What's left is the loony right. They will be convinced that they lost because they weren't right-wing enough. These are the folks who live in the fantasy universe where Barack Obama is a socialist radical Islamist whose friends are PLO spokesmen and domestic terrorists, who will ban the Bible, prohibit religious speech and force gay marriage on the country while taxing us all into poverty. Their new heroes are Sarah Palin and, yes, Joe the Plumber.

7 comments:

Joel aka pdxbassoon said...

Andy (and anyone else, for that matter),

If you haven't filled out that ballot yet, I have to say that Gordon Smith voted against our interests on the issues that mattered most to us nine times out of ten.

Even worse, when my wife called Senator Smith's office to ask him to vote a certain way, her calls were consistently met with disdain, sometimes even belligerence. This never happened with the Senator Wyden's office, nor with our Congressman's (David Wu) office.

—JB aka Already Fooled Once

Andy said...

I voted for Merkley.

Jess said...

I hope it's a landslide for Obama, but I won't relax until it's over. Unless the polls are completely wrong (let's hope the Bradley effect is a thing of the past!), he should be fine.

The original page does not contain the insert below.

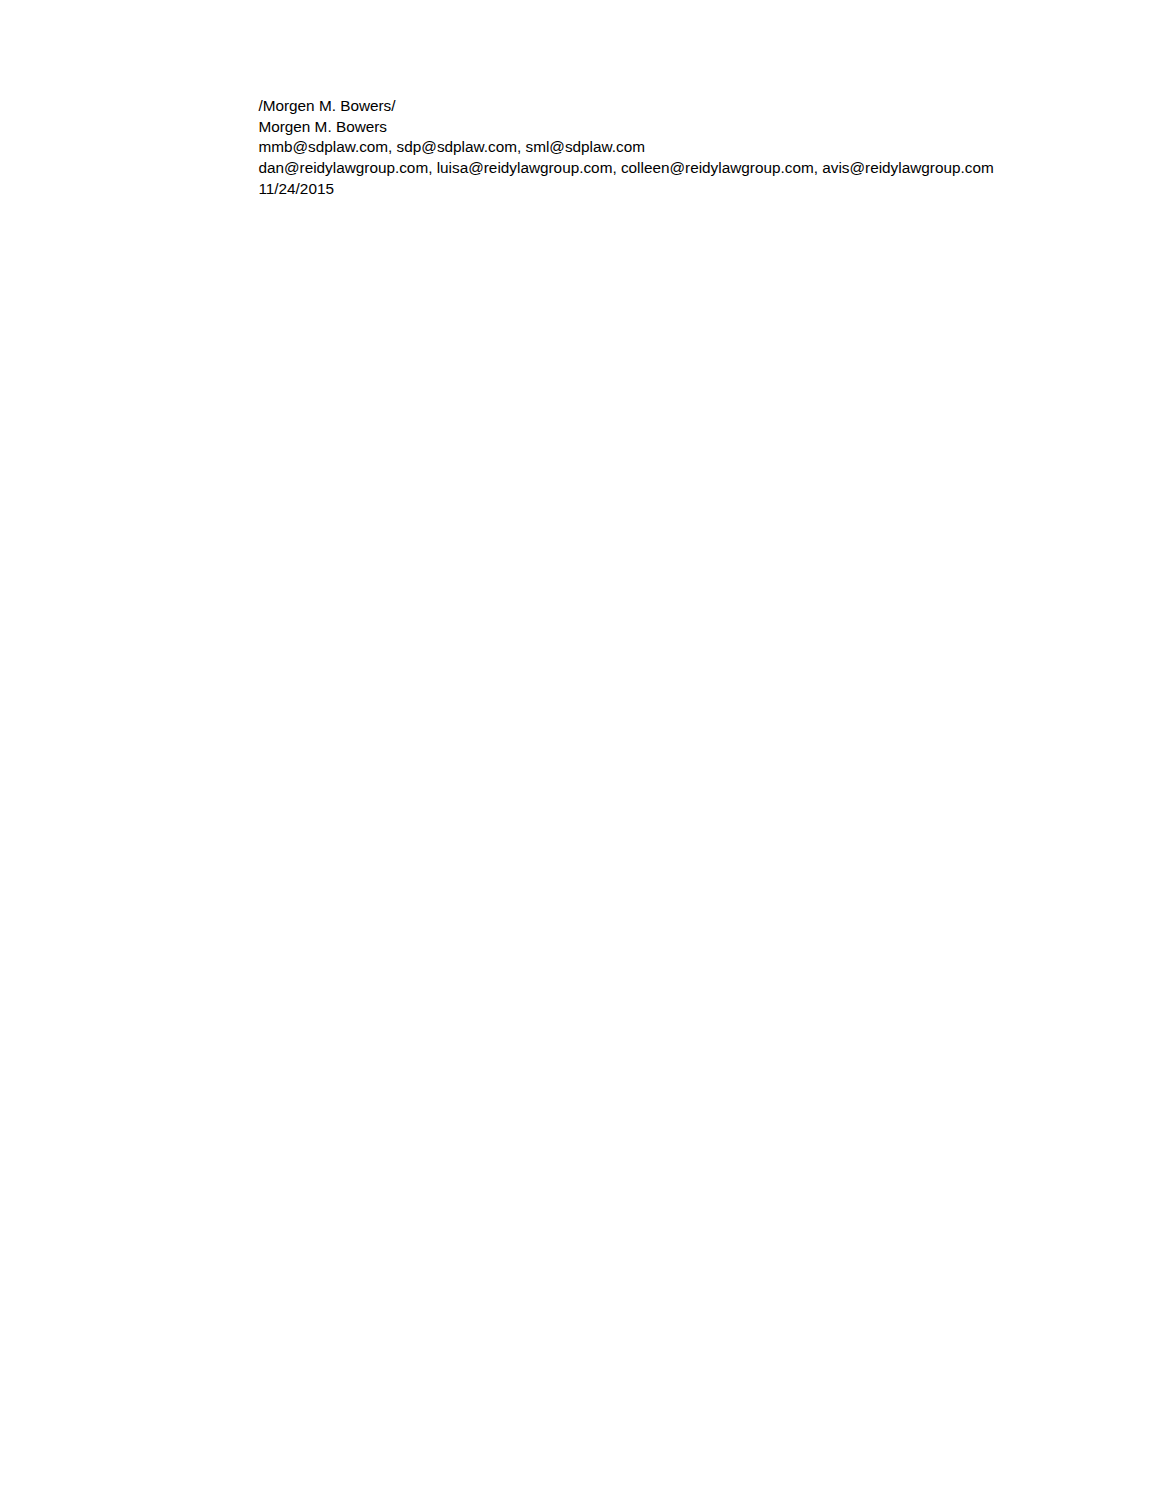/Morgen M. Bowers/
Morgen M. Bowers
mmb@sdplaw.com, sdp@sdplaw.com, sml@sdplaw.com
dan@reidylawgroup.com, luisa@reidylawgroup.com, colleen@reidylawgroup.com, avis@reidylawgroup.com
11/24/2015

As for the future of the Republican Party, they have a lot of work to do if they're going to go back to being a more sensible version of themselves. Time was, they were driven by things like fiscal conservatism, but those days are long gone. Now they're dominated by the right-wing fringe. Until the moderates in the party stand up to that fringe group, the GOP will just continue to be further marginalized. As much as that pleases me, my feelings are due to the hatred that they have spread over recent years. At a more objective level, I think it's important to have honest, sensible opposition in play. The Democrats can't run around unchecked, either, or their radicals will make things crazy, too. In fact, I saw a video the other day that showed some whackjobs screaming in support of McCain, and the video ended on a counterpoint with a song playing that had lyrics maligning business owners as a group and saying only unions could lead to fairness. Heaven help this country if the unions get unfettered control of business! Like I said, we need balance.

Andy said...

Yeah, I was thinking after the election I probably need to write about the future of the Democratic party, too. For all Barack Obama's many gifts -- and we know I've been a fan for a long time -- a big part of why he will win is because the current Republican administration has disgusted so many of its own partisans through incompetence and the pursuit of blind ideology untethered from reality. The candidacy of John McCain just doesn't offer the kind of page-turn that even most Republicans want.

That's not a coalition the Democrats can hold on to forever, and eventually the pendulum will swing back the other way.

The problem for the Republicans, though, is: who is their Barack Obama in 2012 or 2016?

Jess said...

Oh, I'm in no rush for the Republicans to get their act together. There needs to be real opposition (the "loyal opposition," as I believe the Brits are fond of saying), but a few Democratic terms in the White House will only start to repair the huge damage the conservatives have done. As much as some of the left-wing radicals worry me, I could use to see the Supreme Court and the Circuits swing back to some semblance of moderation.

So I'm fine with the GOP not having its own Barack Obama waiting in the wings for 2012 or 2016. We can wait at least that long! Maybe that much time out of power will teach them to shake off hate-mongering radicals.

tully said...

The business interests of the Republican Party aren't touching Obama with a ten-foot-pole. The only rich people who are endorsing Obama are the ones who are so rich that the tax hikes wouldn't scratch the surface of their wealth.

libhom said...

Romney could never win the GOP nomination. He isn't Christian.